This library provides a powerful and flexible generic iterator system for Go. It enables functional-style iteration, transformation, and aggregation of collections. It is inspired by the iterator protocols found in Python and Rust.


Table of Contents

  1. Installation
  2. Usage
  3. Features
  4. API Reference
  5. Examples
  6. Performance & Benchmarks
  7. Contributing
  8. License

Installation

go get -u github.com/amjadjibon/itertools

Usage

Here's a simple example to get you started.

package main

import (
    "fmt"
    "github.com/amjadjibon/itertools"
)

func main() {
    // Create an iterator from a slice
    iter := itertools.ToIter([]int{1, 2, 3, 4, 5})

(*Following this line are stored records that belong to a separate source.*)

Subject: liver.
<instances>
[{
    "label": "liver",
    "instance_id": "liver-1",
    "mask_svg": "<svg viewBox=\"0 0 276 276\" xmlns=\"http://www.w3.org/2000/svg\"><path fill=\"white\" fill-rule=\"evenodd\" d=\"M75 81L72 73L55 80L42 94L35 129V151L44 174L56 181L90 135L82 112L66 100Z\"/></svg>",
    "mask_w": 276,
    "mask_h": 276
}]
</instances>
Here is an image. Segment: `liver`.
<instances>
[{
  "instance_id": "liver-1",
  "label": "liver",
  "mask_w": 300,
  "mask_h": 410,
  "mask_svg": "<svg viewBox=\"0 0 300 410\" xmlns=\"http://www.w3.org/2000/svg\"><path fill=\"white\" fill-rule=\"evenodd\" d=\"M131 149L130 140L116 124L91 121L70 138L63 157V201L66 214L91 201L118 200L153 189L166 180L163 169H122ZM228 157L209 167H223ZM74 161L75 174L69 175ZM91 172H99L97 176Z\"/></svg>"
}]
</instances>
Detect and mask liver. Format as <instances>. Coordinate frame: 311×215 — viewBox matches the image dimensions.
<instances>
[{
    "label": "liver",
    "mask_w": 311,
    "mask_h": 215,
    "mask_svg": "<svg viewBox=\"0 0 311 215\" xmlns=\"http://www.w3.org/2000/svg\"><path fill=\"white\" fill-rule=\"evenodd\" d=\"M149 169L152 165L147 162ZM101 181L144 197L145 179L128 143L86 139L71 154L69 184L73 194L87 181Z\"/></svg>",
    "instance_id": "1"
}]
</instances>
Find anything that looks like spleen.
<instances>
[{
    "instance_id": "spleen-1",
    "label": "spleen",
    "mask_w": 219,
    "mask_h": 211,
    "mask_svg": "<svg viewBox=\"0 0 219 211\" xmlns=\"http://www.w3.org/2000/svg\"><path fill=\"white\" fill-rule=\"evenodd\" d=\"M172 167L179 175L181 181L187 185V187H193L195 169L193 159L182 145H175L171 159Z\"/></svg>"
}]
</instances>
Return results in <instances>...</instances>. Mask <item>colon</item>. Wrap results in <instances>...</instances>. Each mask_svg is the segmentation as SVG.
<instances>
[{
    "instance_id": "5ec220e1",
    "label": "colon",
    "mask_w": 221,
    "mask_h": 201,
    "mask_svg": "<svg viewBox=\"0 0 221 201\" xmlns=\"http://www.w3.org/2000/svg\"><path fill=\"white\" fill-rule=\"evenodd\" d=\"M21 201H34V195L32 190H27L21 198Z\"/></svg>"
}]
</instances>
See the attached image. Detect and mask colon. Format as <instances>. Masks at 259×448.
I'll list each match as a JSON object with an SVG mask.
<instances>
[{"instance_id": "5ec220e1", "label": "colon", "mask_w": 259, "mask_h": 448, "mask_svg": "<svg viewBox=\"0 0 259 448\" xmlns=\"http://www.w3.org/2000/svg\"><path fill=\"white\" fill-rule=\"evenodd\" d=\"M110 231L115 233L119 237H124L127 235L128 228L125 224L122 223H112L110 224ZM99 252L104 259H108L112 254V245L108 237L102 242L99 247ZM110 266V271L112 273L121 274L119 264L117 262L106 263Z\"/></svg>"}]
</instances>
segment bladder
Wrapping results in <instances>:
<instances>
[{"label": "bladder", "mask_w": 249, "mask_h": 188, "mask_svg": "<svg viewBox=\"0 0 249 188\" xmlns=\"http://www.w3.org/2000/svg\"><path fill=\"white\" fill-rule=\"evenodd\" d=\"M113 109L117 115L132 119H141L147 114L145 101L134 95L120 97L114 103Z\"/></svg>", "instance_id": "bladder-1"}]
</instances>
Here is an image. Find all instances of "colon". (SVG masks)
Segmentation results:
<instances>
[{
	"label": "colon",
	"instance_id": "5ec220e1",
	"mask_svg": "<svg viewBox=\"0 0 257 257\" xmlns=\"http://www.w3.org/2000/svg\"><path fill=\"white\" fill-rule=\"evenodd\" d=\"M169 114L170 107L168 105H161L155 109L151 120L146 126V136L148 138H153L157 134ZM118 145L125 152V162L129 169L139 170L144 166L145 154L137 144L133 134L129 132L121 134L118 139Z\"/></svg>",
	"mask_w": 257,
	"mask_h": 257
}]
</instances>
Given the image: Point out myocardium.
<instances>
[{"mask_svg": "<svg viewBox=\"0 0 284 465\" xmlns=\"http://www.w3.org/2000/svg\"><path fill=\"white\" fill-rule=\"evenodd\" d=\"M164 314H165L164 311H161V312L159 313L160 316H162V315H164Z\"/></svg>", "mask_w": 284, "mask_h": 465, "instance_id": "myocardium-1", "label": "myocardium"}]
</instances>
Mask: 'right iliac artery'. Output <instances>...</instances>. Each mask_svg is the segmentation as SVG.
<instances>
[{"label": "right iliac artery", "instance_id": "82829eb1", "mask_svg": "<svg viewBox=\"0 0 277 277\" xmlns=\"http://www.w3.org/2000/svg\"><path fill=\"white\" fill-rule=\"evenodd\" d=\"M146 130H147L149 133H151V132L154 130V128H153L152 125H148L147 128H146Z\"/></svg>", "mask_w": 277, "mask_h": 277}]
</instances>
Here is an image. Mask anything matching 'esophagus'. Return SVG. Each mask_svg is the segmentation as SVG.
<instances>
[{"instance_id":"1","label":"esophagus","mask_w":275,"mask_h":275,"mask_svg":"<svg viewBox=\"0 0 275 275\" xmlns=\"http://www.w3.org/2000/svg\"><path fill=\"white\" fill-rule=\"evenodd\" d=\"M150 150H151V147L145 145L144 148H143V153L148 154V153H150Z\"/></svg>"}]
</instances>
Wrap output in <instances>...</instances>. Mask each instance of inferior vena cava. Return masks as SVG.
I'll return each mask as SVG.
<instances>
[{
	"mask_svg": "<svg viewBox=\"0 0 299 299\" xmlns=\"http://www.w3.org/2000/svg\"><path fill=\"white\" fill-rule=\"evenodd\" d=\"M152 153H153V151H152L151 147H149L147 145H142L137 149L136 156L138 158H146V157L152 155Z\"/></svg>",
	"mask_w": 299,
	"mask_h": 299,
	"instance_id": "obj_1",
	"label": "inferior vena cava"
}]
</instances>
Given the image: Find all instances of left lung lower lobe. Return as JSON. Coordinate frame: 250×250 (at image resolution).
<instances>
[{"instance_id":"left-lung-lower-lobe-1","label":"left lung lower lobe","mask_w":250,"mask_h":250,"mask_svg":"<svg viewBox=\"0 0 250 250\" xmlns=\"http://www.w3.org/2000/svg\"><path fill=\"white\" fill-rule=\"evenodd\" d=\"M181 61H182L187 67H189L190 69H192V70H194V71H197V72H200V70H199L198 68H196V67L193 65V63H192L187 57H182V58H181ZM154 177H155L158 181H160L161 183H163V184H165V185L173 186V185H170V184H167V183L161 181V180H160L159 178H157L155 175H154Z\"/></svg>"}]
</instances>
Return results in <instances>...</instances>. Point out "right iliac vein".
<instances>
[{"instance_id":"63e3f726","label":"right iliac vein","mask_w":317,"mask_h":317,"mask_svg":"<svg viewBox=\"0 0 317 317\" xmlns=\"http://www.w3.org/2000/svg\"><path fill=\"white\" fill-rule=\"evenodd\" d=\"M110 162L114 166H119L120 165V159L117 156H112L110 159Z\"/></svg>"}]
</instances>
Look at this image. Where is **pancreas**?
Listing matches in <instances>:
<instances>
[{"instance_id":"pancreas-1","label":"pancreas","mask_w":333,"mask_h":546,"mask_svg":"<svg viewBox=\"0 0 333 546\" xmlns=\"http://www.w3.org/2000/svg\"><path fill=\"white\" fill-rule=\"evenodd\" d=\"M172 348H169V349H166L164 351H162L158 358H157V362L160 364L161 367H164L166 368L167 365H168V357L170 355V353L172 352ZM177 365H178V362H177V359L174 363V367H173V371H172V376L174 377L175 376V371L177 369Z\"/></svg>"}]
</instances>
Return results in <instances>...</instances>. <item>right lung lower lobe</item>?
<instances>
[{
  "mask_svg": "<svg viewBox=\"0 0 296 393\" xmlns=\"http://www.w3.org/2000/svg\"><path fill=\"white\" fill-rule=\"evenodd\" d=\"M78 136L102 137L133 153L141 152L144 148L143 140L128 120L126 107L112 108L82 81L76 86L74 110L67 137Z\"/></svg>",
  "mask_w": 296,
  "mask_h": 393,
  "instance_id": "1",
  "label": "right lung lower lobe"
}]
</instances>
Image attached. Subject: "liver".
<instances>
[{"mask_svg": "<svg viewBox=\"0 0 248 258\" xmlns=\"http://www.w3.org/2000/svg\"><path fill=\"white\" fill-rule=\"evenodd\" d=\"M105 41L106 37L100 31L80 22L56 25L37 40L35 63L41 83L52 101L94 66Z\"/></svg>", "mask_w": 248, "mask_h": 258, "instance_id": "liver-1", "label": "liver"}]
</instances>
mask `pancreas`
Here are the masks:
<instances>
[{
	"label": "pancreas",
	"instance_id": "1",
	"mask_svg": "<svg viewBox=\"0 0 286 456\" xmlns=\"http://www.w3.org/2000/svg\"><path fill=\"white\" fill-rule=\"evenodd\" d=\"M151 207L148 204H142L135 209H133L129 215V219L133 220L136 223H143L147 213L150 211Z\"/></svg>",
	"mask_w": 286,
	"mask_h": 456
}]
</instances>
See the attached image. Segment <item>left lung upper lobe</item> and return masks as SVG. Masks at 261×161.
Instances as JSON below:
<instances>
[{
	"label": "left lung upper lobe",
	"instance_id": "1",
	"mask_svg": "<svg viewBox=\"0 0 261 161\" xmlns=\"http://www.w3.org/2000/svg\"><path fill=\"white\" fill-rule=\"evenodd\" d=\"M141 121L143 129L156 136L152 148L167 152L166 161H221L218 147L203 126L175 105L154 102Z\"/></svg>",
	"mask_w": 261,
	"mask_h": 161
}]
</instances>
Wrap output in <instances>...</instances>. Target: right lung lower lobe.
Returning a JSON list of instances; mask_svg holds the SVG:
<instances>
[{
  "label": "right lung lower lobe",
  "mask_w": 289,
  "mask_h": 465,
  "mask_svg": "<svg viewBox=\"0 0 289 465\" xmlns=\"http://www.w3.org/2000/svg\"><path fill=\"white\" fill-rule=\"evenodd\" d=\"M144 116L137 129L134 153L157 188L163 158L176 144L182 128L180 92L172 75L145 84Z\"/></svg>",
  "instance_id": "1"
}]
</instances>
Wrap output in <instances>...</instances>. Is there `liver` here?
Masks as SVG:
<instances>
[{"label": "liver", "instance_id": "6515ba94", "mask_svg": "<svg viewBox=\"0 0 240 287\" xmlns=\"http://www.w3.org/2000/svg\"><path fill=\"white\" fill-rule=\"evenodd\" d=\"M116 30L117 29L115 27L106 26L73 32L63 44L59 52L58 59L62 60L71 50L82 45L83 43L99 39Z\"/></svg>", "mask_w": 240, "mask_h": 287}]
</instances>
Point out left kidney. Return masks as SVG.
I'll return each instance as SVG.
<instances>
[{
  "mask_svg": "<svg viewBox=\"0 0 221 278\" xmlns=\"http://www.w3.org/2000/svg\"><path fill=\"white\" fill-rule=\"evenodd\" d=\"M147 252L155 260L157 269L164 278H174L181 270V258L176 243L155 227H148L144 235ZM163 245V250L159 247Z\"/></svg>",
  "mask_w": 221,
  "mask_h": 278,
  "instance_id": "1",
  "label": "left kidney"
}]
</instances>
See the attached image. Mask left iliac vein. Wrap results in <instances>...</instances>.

    // Filter even numbers, map them to their squares, and collect the result
    result := iter.Filter(func(x int) bool { return x%2 == 0 }).
        Map(func(x int) int { return x * x }).
        Collect()

    fmt.Println(result) // Output: [4, 16]
}

Features

  • Chainable API: Combine transformations like Filter, Map, Take, and Drop into one functional-style chain.
  • Laziness: Iterators are lazy; they only compute elements as needed.
  • Stream Support: Create iterators from channels, io.Reader, generators, and custom functions.
  • Context Support: Built-in context support for cancellable stream operations.
  • Composable: Supports operations like Zip, Chain, Union, Intersection, Difference, and Flatten.
  • Collection Methods: Collect items into slices, count them, partition them, and more.
  • Generalized Iterators: Supports all types, as it uses Go's generics.
  • Multiple Data Transformations: Sort, shuffle, reverse, compact, and manipulate iterator contents.

API Reference

Creating an Iterator

  1. From Slice

    iter := itertools.ToIter([]int{1, 2, 3, 4})
  2. Custom Sequences

    iter := itertools.NewIterator(1, 2, 3, 4)
  3. Repeated Values

    iter := itertools.Repeat(42, 5)
  4. Cycle

    iter := itertools.NewIterator(1, 2, 3).Cycle()

Stream Sources

Create lazy iterators from various stream sources:

Function Description
FromChannel(ch) Create iterator from a channel (consumes until closed)
FromChannelWithContext(ctx, ch) Channel iterator with cancellation support
FromReader(r) Create iterator from io.Reader (reads lines)
FromReaderWithContext(ctx, r) Reader iterator with cancellation support
FromCSV(r) Create iterator from CSV reader (yields []string rows)
FromCSVWithContext(ctx, r) CSV iterator with cancellation support
FromCSVWithHeaders(r) CSV iterator with header support (returns CSVRow)
FromCSVWithHeadersContext(ctx, r) CSV with headers and cancellation
FromFunc(fn) Create iterator from a generator function
FromFuncWithContext(ctx, fn) Generator with cancellation support
Range(start, end) Yields integers from start to end (exclusive)
RangeStep(start, end, step) Range with custom step size
Generate(fn) Infinite iterator by repeatedly calling function
GenerateWithContext(ctx, fn) Infinite generator with cancellation

Examples:

// From channel
ch := make(chan int)
go func() {
    for i := 0; i < 10; i++ {
        ch <- i
    }
    close(ch)
}()
iter := itertools.FromChannel(ch)
result := iter.Filter(func(x int) bool { return x%2 == 0 }).Collect()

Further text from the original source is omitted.